To all of our leaders, since FDR (perhaps before), the only "inalienable right" that the US has stood for is opening your markets to our corporations, and do what we say. Or at least this is the right that we've fought every modern war over.
That said, Cuba has some problems, and should have free elections. I do think, sans the embargo, that they are better off than under the US shill Batista, though. If the people freely decided to be communist, then fine, no business of ours. Appearently communism isn't enough, since we are now trading with Vietnam and China, leaving only two "verboten" states, Cuba and North Korea. Cuba doesn't compare to N. Korea in any way besides economic systems.
A patriot must always be ready to defend his country against his government. -edward abbey
Actually, it is more like a high tech version of the old Russian Samizdat during the Soviet era.
"You can't fight in here, this is the war room!"
I'm not defending the United States when I say they have good intentions. There have been many atrocities committed with good intentions. I think our foreign policy towards Cuba is guided by, perhaps, one part good intentions (we want them to be a democracy, as long as they make all the "right" decisions), two parts pride (we'd like to forget the whole humiliating bay of pigs thing), two parts revenge (for nationalizing the property of US corporations), and three parts stubbornness (if we stop our embargo, it's an admission that we were wrong all along).

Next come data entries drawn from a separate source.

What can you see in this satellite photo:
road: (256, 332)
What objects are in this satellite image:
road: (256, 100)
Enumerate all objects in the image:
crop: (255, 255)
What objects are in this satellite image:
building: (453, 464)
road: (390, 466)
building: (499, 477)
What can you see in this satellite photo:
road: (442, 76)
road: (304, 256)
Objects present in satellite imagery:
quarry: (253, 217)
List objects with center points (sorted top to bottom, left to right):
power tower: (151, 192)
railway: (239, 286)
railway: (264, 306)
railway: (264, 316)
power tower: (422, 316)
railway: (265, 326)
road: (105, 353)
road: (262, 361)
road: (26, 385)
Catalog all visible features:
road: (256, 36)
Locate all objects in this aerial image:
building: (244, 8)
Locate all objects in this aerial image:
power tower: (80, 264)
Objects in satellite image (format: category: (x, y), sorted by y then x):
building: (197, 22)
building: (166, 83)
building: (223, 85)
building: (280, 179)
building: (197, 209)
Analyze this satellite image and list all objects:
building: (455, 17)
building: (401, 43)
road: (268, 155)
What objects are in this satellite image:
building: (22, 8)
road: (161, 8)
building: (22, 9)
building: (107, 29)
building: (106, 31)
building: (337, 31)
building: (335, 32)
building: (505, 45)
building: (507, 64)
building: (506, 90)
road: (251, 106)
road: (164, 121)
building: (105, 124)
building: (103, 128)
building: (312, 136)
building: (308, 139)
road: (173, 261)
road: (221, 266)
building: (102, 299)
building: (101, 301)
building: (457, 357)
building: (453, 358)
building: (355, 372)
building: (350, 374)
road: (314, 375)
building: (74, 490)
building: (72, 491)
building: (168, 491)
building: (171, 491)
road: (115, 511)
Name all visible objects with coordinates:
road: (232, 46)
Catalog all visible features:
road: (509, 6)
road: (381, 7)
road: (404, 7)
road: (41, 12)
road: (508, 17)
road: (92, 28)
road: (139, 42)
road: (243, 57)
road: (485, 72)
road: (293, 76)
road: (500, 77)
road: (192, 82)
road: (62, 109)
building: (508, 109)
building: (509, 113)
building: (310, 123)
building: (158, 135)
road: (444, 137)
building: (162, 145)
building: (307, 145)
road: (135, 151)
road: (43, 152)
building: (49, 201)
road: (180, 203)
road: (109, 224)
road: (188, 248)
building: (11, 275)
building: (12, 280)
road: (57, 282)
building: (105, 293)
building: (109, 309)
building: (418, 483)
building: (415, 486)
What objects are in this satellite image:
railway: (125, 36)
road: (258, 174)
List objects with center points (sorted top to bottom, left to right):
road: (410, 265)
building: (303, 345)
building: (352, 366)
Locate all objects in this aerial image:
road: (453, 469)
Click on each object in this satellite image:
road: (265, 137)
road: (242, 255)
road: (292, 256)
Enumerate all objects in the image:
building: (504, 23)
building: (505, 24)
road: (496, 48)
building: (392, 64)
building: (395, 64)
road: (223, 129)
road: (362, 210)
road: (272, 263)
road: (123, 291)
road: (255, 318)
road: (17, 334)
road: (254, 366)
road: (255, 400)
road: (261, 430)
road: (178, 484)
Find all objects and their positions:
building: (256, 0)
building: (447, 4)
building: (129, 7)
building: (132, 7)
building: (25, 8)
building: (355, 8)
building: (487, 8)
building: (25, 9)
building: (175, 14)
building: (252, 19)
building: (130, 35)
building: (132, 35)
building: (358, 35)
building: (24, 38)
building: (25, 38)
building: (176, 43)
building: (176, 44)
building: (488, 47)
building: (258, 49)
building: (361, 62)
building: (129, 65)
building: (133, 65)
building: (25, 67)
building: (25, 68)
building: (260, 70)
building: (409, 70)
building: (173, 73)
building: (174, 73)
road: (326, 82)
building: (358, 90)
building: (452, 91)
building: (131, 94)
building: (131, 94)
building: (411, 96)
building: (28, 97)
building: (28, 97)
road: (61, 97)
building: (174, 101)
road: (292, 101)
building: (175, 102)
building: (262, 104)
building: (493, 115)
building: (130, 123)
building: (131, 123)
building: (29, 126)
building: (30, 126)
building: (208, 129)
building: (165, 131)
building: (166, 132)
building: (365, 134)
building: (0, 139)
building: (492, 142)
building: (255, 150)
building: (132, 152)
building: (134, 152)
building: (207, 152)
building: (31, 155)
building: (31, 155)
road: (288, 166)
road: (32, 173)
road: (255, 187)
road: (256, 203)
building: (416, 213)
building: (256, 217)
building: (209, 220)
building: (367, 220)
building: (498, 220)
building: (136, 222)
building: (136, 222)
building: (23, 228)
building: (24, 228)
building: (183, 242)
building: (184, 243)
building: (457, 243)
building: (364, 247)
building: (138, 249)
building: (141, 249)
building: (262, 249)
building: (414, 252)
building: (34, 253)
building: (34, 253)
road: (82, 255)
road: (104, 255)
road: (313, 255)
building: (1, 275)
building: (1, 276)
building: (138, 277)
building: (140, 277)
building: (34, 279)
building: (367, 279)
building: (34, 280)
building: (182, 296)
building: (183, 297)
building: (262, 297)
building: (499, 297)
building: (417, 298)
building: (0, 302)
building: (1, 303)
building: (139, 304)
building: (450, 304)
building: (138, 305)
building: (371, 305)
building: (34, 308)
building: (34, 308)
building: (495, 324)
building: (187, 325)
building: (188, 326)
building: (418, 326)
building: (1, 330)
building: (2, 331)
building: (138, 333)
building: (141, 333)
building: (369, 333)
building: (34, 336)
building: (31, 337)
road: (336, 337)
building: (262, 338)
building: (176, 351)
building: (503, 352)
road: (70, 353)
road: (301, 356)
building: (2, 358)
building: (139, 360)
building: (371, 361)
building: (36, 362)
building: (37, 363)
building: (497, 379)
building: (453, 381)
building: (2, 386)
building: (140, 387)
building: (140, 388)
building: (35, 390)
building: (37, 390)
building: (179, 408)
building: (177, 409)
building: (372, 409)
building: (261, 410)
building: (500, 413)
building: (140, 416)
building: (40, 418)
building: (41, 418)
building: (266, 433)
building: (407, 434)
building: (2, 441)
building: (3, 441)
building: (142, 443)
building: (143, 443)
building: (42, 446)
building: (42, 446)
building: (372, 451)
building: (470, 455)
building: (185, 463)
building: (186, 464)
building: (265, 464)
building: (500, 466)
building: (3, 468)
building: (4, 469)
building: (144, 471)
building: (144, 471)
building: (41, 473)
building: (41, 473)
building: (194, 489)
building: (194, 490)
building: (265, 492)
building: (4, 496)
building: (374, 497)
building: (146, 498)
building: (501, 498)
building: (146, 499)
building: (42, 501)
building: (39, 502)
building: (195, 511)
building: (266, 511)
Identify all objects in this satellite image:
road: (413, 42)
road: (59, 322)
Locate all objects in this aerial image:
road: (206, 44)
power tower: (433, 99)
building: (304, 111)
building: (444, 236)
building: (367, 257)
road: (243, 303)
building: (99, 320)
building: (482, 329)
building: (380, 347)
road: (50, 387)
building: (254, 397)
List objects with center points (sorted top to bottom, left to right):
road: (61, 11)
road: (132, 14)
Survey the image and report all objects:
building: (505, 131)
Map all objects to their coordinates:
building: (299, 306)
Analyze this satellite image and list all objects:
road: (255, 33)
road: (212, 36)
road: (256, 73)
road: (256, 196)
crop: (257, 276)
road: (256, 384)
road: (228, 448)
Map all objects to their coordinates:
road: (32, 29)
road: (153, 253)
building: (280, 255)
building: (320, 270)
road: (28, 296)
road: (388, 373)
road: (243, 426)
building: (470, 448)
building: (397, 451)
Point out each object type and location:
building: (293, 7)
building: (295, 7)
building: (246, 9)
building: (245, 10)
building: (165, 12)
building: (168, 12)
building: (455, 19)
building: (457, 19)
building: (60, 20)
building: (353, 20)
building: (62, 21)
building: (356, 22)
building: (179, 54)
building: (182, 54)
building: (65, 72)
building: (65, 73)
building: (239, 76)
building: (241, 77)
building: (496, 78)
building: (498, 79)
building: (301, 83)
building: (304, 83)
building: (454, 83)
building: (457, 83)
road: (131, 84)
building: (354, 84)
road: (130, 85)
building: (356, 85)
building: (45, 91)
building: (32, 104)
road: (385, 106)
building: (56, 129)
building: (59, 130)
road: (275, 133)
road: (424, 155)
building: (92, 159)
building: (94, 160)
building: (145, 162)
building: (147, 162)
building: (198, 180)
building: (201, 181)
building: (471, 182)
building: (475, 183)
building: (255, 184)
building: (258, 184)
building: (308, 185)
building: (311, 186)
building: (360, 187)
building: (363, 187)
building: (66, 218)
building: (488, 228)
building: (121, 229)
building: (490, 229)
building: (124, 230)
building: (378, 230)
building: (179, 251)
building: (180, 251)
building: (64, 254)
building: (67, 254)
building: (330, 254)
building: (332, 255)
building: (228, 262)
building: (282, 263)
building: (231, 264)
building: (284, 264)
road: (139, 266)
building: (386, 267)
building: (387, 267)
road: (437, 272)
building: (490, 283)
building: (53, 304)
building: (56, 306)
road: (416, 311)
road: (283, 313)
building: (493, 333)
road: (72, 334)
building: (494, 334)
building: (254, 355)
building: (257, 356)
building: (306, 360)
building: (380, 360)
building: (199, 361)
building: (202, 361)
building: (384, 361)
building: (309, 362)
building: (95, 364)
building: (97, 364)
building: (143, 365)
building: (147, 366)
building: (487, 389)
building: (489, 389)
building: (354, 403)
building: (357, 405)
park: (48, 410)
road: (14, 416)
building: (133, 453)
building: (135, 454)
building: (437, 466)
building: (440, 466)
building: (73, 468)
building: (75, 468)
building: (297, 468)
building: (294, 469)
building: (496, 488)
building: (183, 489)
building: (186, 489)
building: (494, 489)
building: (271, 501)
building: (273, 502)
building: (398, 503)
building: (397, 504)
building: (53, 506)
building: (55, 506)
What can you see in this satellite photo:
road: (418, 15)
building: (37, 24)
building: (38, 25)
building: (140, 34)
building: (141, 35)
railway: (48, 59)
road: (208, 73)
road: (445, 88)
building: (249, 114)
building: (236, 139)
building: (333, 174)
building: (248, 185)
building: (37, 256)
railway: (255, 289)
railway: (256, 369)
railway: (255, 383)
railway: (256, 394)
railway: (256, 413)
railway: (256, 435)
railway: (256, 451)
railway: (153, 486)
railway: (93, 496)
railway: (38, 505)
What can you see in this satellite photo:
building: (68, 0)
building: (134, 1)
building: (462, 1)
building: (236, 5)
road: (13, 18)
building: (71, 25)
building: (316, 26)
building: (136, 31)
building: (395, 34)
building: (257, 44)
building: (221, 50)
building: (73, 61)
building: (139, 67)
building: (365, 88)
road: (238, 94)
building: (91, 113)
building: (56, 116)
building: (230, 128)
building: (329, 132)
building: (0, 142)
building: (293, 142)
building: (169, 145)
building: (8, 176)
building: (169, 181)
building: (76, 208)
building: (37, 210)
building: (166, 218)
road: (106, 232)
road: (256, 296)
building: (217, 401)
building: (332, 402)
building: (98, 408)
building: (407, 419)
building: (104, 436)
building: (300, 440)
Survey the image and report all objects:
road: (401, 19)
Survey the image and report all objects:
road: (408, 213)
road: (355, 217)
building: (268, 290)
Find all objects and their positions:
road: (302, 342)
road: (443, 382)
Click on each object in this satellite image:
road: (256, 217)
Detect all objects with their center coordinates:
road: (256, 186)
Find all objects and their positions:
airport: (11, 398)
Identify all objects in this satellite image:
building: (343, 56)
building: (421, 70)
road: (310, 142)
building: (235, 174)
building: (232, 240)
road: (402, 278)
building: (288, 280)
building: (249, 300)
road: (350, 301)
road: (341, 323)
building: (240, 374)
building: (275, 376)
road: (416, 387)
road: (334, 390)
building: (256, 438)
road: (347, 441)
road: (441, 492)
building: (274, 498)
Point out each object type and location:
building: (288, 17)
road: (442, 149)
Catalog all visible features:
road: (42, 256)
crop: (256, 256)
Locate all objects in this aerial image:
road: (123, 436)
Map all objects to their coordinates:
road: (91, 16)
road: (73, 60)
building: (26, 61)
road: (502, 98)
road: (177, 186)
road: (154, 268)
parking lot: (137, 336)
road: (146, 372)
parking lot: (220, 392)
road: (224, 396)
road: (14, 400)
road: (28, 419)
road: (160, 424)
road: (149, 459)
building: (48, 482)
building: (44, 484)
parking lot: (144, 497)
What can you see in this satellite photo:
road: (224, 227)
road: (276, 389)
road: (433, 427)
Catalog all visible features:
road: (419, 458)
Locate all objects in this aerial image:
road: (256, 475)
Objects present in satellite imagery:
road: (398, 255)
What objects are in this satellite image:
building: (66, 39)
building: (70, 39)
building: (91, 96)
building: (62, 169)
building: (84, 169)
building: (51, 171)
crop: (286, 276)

Cuba, of course, is at least as responsible for their own government as the United States is for perpetuating things. But, we in the United States can't change Cuba directly (nor can we change the past), we can only change our own foreign policy towards Cuba. As for the causality, my understanding of Cuban history isn't very good, so I'll defer to the other reply to your post, which is written by someone with (perhaps) more understanding than I.
I don't think it's a coincidence that many of the countries we don't currently get along with (and generally label "evil", perhaps not incorrectly), are countries that we've interfered with in self-serving ways in the past. (It's funny you mention Iran...) I think we ought to accept our share of the blame for that. Not more than our share, but not less either.